— WHAT YOU WILL DO —
Copy the listing below letter for letter, passing over each picture.

(INFORMATION SUPPLIED)

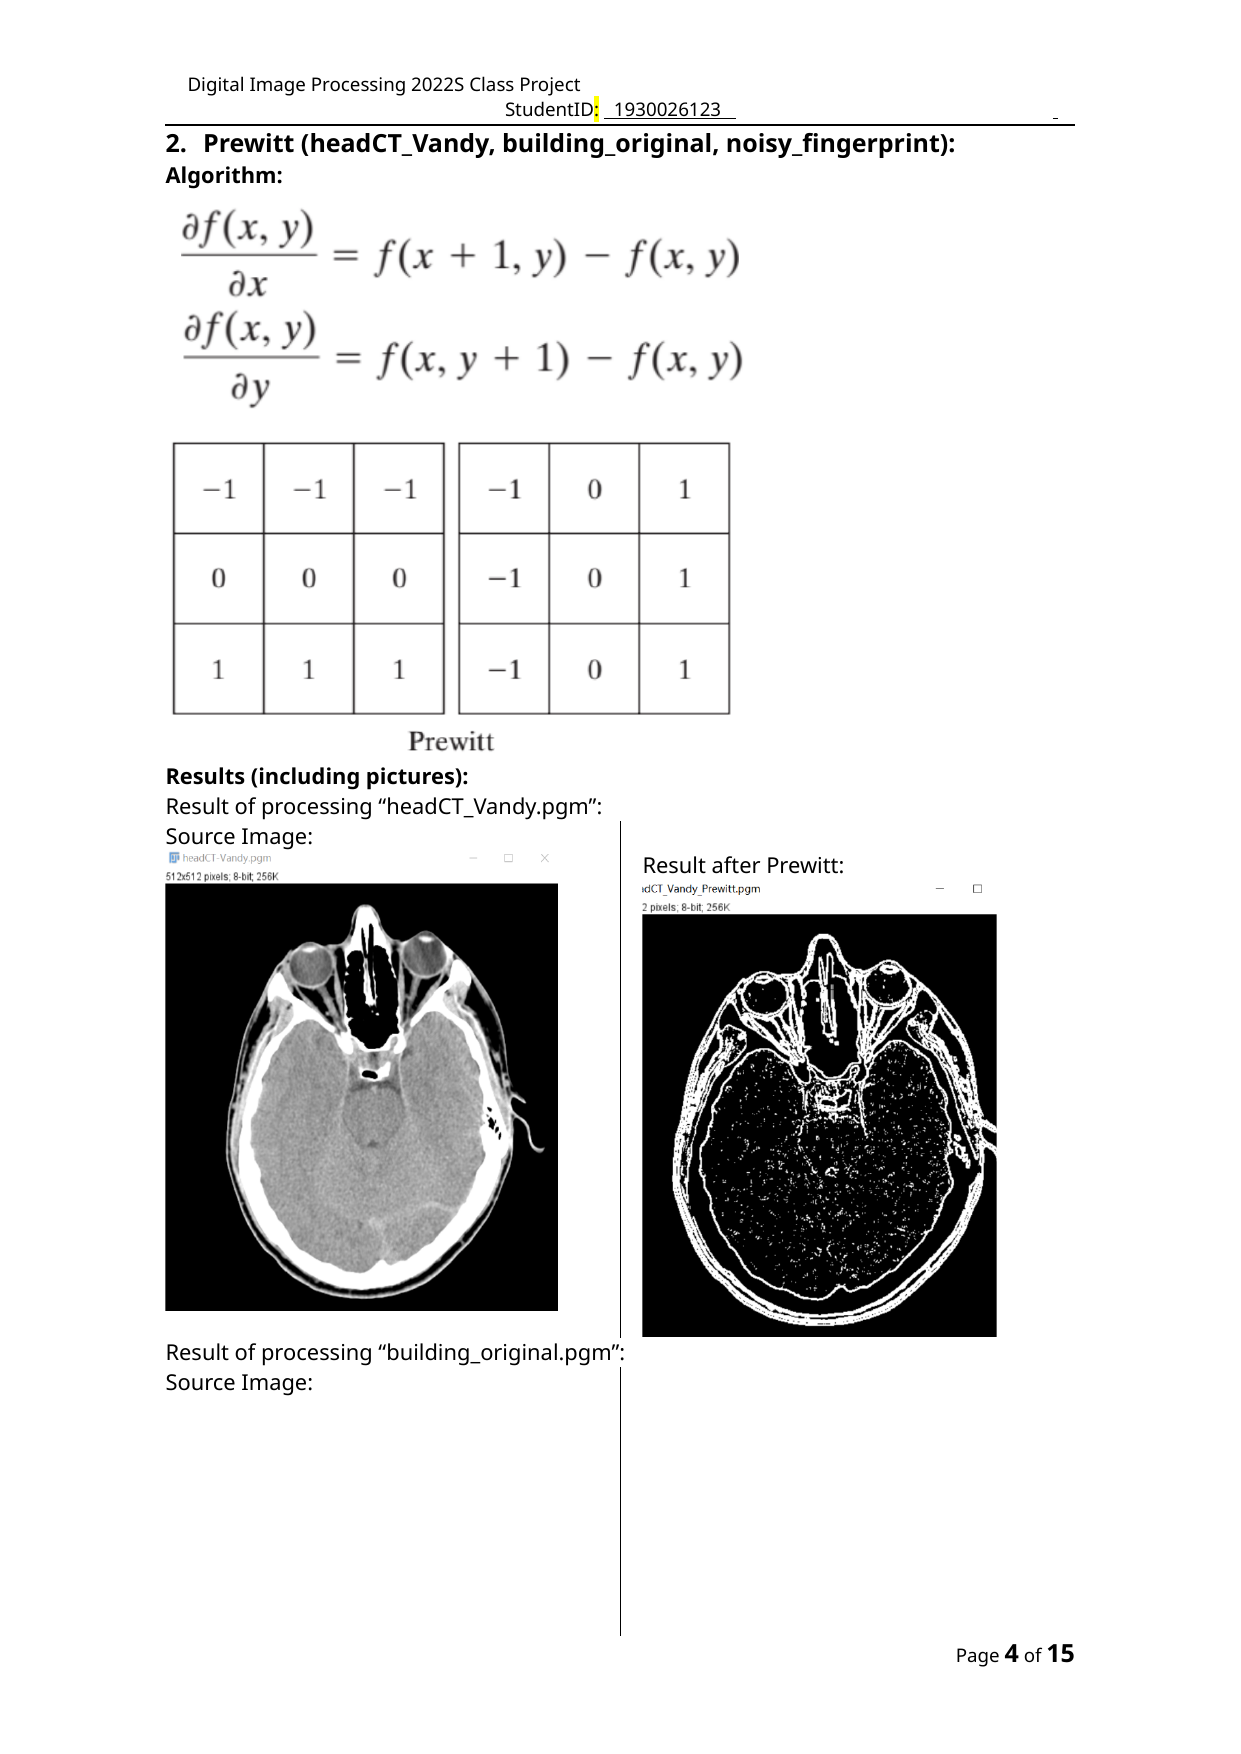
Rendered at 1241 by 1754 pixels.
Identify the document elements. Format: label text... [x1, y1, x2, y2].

picture [642, 880, 997, 1337]
picture [165, 189, 756, 762]
list Prewitt (headCT_Vandy, building_original, noisy_fingerprint): [165, 126, 1075, 159]
picture [165, 850, 558, 1311]
text Result of processing “building_original.pgm”: [165, 1337, 1075, 1367]
text Result of processing “headCT_Vandy.pgm”: [165, 791, 1075, 821]
text Source Image: [165, 1367, 598, 1396]
text Result after Prewitt: [642, 851, 1075, 880]
text Source Image: [165, 821, 598, 851]
text Algorithm: [165, 159, 1075, 189]
text Results (including pictures): [165, 761, 1075, 791]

(End INFORMATION SUPPLIED)

— WRITTEN SOLUTION —
Rendered at 1241 by 1754 pixels.
Identify the document elements. Format: label text... [x1, y1, x2, y2].

picture [642, 880, 997, 1337]
picture [165, 189, 756, 762]
list Prewitt (headCT_Vandy, building_original, noisy_fingerprint): [165, 126, 1075, 159]
picture [165, 850, 558, 1311]
text Result of processing “building_original.pgm”: [165, 1337, 1075, 1367]
text Result of processing “headCT_Vandy.pgm”: [165, 791, 1075, 821]
text Source Image: [165, 1367, 598, 1396]
text Result after Prewitt: [642, 851, 1075, 880]
text Source Image: [165, 821, 598, 851]
text Algorithm: [165, 159, 1075, 189]
text Results (including pictures): [165, 761, 1075, 791]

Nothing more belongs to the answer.